◆ Given request A
In the thread about grouping people by free timeslots, how long is each timeslot?
◆ Given request B
Reproduce the thread about grouping people by free timeslots word for word, from "While people are" up to and including "of the timeslot.".

0

I have generated a sample dataset of 1000 people with their available timeslots during the day. Each timeslot is a 30 minute interval during the day. 0 indicates they are free during that timeslot and 1 indicates they are busy.

for example:

| Time        | Sally | Mark | Nish |
| ------------| ----- | ---- | ---- |
| 0900 - 0930 |   0   |  1   |   1  |
| 0930 - 1000 |   1   |  0   |   1  |
| 1000 - 1030 |   1   |  1   |   1  |
| 1030 - 1100 |   1   |  0   |   1  |
| 1100 - 1130 |   0   |  1   |   1  |
| 1200 - 1230 |   1   |  0   |   0  |

I want to create the maximum number of groups of 5 people that have at least one available timeslot in common. Each group should be mutually exclusive. I want to maximize the number of successful groups that are created.

At present, I am using a pretty crude algorithm. I sample the dataset for 5 people then check if they have an available timeslot in common. If they do, then I remove them from the dataset and repeat the process. If they do not have a common timeslot available, I resample another 5 people and keep trying until I find a sample of 5 with a common timeslot. If after a 1000 resamples, it is unable to find a sample of 5 that meets the criteria it stops.

This seems very inefficient to me and I was wondering if there is a better way to do this.

aryann
  • 3
  • 2
  • Please elaborate on what you mean by "maximum number of groups". What is the interaction among those groups? Do you need a set of mutually exclusive groups? – Prune May 04 '21 at 20:49
  • Hi, yes the groups need to be mutually exclusive. By maximum number of groups I was trying to convey that I am measuring the utility of the algorithm in terms of the total number of people who are successfully put in a group with a common timeslot – aryann May 04 '21 at 20:52
  • If I understand what you are doing, might it be sub-optimal? Might grouping, say, a,b,c,d,and e and taking them out them elliminate, say two other possible groupings where you needed c for one and e for the other? – ViennaMike May 05 '21 at 02:05
  • Also, is this helpful? The accepted answer looks relevant: Also, I'm not sure, but this Q&A may be helpful: https://stackoverflow.com/questions/2697183/quickest-algorithm-for-finding-sets-with-high-intersection – ViennaMike May 05 '21 at 02:12

2 Answers2

1

I would tackle the task according to the following pseudo code:

For every timeslot count the number of available people.
Sort the timeslot in ascending order of available people.

For every person, count the number of available timeslots.
Sort the people in ascending order of available timeslots.

While people are available:
    Enumerate the sorted list of timeslots:
        Repeat for the timeslot as long as 5+ people are available
            Collect five people available for this timeslot
            Remove them as one group from the list of people.
            Decrease the avaiblability count of the timeslot. 
    Break the while loop if no group was formed during the iteration

The rationale behind the sorting is to use rare timeslots first. Assign people with few choices first. This leaves the crowded timeslots and the people with many choices for the final rounds and thus enlarges the chance for more groups.

Axel Kemper
  • 10,544
  • 2
  • 31
  • 54
  • This is a typical "greedy" algorithm -- and a great approach if you don't have to have a provably optimal solution -- but only one that's near optimal for any reasonably distributed groups. – Prune May 04 '21 at 21:12
  • Thanks for this. Where can I account for the sorting of people in ascending order of available timeslots. – aryann May 04 '21 at 21:17
  • You could define a class `Person` which has a list of available timeslots as property. `Person` should have a constructor method to create the object from your data row. Then define a class `Timeslot` which has a list of available `Person` objects as property. Finally, define a class `PersonGroup` which lists the grouped `Person` objects. How to create and sort a list of objects is described in Python textbooks and tutorials. – Axel Kemper May 04 '21 at 21:32
0

Yes, your Monte Carlo solution is very time-consuming. Depending on the density of available slots, it may be fatally flawed.

Instead, construct viable sets. For each slot, build a set of all people available. Now, all you need to do is iterate through all of the 5-member subsets of that set. Repeat this for each time slot. You now have all sets of five members with at least one time slot in common.

Prune
  • 76,765
  • 14
  • 60
  • 81

◆ Data entries

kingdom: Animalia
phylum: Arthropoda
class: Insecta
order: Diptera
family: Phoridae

...

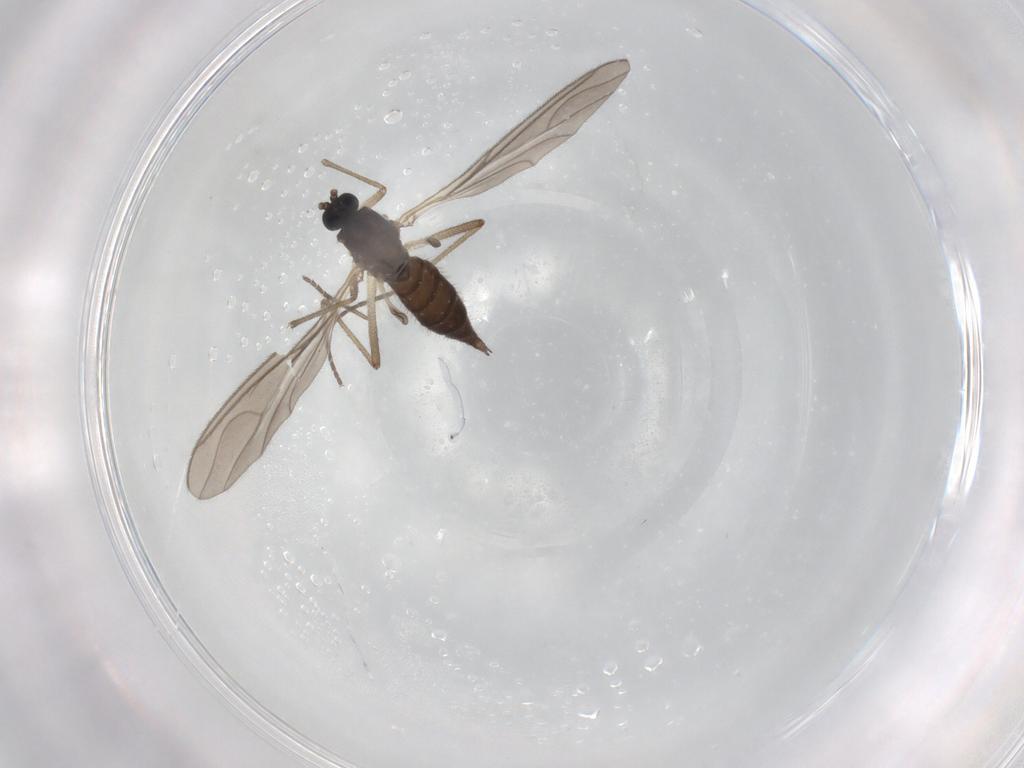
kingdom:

---

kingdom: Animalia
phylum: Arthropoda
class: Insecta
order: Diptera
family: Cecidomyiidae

◆ Final result A
Each timeslot is a 30-minute interval.

◆ Final result B
While people are available:
    Enumerate the sorted list of timeslots:
        Repeat for the timeslot as long as 5+ people are available
            Collect five people available for this timeslot
            Remove them as one group from the list of people.
            Decrease the avaiblability count of the timeslot.